When it comes to finding reliable pet care, though, your closest friends and family are a great place to start asking for recommendations. This is a network that consists of reliable and trustworthy people who genuinely have you and your dog’s best interests in mind.
From here, veterinary offices, groomers and other pet service providers are goldmines when it comes to finding information and opinions as they generally accept and display the business cards of local dog walkers, know them on some sort of level and also have your dog’s best interest in mind.
Freelance pet services also exist and are easily found online, but this is an option you’ll want to be wary of and consider carefully as many of these people have no previous training, but instead a very simple platform to make themselves look professional.
What To Ask Your Dog Walker
- Do they have training? A trained and professional dog walker learns proper handling techniques, as well as how to identify and analyze subtle behavioral cues and concerns. Along with this, a well-trained pet care provider will hold a current first aid certificate, and likely have (or be willing to have) a canine first aid kit accessible when walking dogs.
- Do they have experience? Quickly and accurately identifying exhaustion and heatstroke in dogs, having confidence in the ability to break up a fight or knowing how to react to unknown and sudden issues are skills that come with experience — and it’s crucial to know that your potential dog walker has them.
- Do they walk more than one dog at a time? Group walks can be stressful for some dogs and challenging for others. If group walks are the standard, it’s important that you and your dog walker are on the same page in terms of introduction, training and correction methods.
- What are their cancellation policies? Life happens, and knowing how your dog walker deals with cancellations and last-minute bookings will make things a lot easier when it does.
- Do they have someone who can cover for them? Just as important as knowing the cancellation policy that applies to you is knowing the policy that your dog walker has implemented for him or herself. It’s not essential, but knowing that your dog walker is reliable beyond even their own efforts and has someone to cover for them in case of emergency is extremely valuable.
Making Sure Your Dog Is As Comfortable With Their Walker As You Are
Dogs know who they do and don’t like. This is normally for a good reason, and it’s important to trust them. That being said, no matter how amazing your new dog walker may be, separation anxiety and other adjustment issues may affect your pet.
In the first couple weeks of their new routine, it’s important to look for signs in your dog that may indicate distress such as pacing or circling when they notice you getting ready to leave, incessant licking or biting at their body and fur and having “accidents” around the house even though they’ve already been successfully house-trained.

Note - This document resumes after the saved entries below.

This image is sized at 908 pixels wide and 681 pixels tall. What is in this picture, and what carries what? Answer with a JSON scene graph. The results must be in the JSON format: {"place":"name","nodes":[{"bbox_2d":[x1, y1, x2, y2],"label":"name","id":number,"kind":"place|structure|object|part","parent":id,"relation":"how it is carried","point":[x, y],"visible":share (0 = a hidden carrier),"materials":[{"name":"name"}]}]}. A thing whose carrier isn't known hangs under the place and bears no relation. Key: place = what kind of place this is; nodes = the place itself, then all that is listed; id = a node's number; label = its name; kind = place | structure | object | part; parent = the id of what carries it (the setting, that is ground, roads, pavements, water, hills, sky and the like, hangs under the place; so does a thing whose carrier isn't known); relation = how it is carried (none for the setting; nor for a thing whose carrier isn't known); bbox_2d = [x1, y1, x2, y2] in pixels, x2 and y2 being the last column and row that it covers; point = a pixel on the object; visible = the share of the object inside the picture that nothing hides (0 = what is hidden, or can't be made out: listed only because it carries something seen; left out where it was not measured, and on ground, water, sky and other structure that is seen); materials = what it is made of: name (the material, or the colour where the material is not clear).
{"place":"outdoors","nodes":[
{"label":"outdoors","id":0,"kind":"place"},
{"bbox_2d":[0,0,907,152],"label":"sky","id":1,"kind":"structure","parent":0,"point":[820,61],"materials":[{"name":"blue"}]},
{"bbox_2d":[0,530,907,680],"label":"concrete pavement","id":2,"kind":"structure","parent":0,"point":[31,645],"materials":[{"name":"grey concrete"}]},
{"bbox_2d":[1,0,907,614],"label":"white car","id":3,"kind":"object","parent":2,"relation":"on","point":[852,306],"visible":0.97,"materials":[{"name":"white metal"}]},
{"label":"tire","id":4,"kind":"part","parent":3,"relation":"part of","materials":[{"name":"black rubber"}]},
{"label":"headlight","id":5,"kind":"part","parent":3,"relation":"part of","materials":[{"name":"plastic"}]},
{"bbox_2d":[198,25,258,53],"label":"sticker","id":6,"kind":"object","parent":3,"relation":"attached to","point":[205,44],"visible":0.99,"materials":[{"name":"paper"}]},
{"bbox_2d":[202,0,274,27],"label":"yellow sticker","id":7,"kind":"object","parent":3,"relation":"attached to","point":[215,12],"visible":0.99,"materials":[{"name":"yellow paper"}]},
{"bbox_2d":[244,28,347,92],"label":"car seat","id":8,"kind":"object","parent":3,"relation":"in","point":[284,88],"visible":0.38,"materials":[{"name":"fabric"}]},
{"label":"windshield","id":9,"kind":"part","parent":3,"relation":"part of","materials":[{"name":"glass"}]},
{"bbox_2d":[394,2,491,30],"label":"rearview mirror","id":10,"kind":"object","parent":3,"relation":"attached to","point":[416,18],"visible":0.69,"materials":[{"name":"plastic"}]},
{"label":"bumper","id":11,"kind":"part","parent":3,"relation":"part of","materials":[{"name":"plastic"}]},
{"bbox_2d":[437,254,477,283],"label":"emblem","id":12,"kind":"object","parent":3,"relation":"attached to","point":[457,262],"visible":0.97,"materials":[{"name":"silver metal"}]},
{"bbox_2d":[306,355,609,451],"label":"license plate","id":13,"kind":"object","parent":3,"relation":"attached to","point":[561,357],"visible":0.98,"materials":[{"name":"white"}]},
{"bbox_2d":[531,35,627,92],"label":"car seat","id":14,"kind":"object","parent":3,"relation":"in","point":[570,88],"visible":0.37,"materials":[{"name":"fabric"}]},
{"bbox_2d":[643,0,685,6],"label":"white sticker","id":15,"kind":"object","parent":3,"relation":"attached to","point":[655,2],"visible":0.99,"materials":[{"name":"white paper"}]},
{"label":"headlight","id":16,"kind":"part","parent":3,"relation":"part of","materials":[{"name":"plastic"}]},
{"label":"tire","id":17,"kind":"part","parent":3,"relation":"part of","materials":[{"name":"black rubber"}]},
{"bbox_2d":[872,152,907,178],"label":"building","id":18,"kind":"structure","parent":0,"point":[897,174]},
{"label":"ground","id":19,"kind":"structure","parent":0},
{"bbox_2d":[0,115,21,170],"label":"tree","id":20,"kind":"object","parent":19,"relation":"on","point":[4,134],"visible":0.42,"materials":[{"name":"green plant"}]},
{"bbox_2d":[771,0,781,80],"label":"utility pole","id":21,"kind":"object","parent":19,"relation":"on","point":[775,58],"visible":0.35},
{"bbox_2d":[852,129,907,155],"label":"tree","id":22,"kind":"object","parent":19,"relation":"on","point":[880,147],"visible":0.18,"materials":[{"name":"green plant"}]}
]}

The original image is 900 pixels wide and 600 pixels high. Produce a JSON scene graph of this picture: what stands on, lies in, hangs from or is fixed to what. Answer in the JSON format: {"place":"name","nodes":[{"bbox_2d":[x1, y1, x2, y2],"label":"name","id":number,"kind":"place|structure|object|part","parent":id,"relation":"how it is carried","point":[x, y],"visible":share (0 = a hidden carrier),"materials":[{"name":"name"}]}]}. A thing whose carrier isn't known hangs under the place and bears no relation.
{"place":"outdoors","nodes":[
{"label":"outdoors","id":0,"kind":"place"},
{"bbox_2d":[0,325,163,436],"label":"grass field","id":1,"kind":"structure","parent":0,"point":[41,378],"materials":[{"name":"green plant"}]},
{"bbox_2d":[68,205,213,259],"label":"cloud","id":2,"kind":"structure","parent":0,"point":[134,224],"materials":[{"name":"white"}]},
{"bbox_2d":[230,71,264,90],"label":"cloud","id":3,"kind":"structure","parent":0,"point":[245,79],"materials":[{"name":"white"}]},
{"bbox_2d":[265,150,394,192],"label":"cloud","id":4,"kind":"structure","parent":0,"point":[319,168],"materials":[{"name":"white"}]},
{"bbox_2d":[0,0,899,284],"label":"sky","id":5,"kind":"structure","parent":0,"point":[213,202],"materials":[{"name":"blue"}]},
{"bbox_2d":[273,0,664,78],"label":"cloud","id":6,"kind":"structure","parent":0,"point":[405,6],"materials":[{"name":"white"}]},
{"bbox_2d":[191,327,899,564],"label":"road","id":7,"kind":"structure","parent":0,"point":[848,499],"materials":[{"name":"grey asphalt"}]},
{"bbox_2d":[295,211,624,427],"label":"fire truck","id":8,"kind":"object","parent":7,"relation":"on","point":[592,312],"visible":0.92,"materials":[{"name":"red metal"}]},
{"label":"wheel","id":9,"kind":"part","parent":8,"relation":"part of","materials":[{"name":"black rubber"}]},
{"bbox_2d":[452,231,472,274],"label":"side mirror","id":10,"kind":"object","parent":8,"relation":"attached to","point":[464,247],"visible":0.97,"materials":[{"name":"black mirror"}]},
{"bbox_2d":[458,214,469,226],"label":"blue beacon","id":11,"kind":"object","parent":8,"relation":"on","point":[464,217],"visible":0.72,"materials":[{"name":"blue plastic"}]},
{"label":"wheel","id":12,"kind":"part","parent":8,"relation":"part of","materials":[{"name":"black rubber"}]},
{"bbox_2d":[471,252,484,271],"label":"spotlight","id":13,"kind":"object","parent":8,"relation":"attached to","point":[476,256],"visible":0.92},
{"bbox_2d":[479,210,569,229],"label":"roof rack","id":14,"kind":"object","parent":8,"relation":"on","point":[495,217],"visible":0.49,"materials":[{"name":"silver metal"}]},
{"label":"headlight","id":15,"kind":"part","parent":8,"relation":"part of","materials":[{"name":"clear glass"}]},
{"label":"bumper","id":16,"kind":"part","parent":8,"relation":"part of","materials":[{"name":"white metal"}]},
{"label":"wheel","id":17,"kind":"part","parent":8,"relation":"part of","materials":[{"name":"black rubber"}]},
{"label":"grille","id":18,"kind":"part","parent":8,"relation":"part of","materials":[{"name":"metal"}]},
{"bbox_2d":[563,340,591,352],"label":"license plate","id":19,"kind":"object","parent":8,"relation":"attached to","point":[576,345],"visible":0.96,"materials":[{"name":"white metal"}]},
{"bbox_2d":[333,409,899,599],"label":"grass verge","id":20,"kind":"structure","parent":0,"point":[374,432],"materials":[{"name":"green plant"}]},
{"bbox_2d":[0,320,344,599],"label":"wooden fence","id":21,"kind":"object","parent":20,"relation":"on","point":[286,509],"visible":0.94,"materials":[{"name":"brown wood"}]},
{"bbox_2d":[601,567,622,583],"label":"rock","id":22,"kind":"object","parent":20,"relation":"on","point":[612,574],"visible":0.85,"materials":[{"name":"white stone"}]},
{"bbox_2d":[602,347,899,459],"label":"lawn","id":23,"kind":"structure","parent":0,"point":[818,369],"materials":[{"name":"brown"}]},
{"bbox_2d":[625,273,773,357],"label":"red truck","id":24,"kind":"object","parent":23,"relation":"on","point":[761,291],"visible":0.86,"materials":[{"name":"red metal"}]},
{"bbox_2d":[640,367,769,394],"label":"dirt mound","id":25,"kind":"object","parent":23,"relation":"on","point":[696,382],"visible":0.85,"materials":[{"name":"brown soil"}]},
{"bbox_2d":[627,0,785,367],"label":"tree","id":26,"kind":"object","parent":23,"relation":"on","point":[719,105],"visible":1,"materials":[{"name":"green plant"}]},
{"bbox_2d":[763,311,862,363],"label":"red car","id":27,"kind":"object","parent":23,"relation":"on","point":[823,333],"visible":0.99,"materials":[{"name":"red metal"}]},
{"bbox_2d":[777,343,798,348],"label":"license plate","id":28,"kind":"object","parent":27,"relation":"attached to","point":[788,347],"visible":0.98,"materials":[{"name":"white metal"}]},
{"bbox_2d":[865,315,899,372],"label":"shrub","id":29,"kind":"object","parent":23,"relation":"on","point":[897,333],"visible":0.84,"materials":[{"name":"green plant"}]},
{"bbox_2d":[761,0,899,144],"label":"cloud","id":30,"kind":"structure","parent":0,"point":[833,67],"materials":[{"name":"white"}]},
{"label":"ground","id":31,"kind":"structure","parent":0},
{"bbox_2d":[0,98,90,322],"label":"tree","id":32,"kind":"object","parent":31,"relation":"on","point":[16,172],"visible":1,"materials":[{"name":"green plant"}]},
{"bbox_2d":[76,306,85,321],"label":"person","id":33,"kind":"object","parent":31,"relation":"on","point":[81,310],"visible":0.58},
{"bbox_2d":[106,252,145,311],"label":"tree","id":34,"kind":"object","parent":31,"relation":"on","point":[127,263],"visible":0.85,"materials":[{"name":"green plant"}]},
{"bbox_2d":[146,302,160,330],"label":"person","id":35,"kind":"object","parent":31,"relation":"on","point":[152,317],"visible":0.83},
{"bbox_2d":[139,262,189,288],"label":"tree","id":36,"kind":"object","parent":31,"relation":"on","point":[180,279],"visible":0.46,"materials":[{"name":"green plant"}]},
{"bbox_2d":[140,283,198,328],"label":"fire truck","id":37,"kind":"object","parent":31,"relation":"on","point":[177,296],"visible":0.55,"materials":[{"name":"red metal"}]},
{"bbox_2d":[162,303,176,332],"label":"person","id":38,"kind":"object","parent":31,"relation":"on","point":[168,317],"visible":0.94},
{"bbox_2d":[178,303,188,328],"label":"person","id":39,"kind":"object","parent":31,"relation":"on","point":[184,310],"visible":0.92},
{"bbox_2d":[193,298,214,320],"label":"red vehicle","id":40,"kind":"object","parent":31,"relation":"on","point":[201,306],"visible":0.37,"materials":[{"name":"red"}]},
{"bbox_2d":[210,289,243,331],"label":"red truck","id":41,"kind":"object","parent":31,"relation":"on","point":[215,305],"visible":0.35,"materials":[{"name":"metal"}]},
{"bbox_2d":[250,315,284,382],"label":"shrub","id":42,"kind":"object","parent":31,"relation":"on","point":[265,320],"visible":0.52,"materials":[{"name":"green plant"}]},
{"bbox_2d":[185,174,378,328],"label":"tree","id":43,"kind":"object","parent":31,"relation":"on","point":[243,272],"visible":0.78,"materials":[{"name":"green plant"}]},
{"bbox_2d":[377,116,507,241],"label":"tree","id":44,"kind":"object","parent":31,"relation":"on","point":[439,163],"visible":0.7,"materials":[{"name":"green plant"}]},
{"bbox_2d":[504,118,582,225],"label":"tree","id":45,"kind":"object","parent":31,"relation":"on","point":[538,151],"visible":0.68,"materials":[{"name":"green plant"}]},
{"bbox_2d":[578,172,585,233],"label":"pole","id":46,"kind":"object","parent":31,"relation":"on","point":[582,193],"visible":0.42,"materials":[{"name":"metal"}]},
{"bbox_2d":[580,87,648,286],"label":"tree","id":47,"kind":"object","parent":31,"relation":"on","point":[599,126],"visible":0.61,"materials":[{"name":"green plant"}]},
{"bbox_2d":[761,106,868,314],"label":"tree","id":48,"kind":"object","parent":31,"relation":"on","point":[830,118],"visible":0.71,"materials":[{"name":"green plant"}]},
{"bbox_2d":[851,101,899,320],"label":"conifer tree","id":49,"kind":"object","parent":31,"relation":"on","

Your dog may be exceptionally friendly and blinded by the excitement of a new face before they can make a proper judgment call, so even if their behavior changes months into the game — don’t ignore it!
Treating The Best Dog Walker Like, Well, The Best
Your dog has likely accepted you not giving them your full attention every day as you work, but the time has come to return to our brick-and-mortar work buildings, and your fur baby is in for some even greater adjustments that they may not accept quite as willingly.
Luckily, as we’ve learned, there are ways to help your dog with the transition, and dog walkers to help you with yours.
Once you’ve undergone the process and found yourself a good dog walker, it’s important to treat them right.
Thank your dog walker often, respect their schedule as much as possible, give them good reviews on every platform you can. Wish them well and try to give them time off (or more time, if you know they want all the money they can get) when holidays roll around and celebrate their passion with a simple and thoughtful gift like a corgi mask to keep them safe and stylish out there or a pair of mittens to keep their leash gripping hands as comfortable and functional as their service keeps you.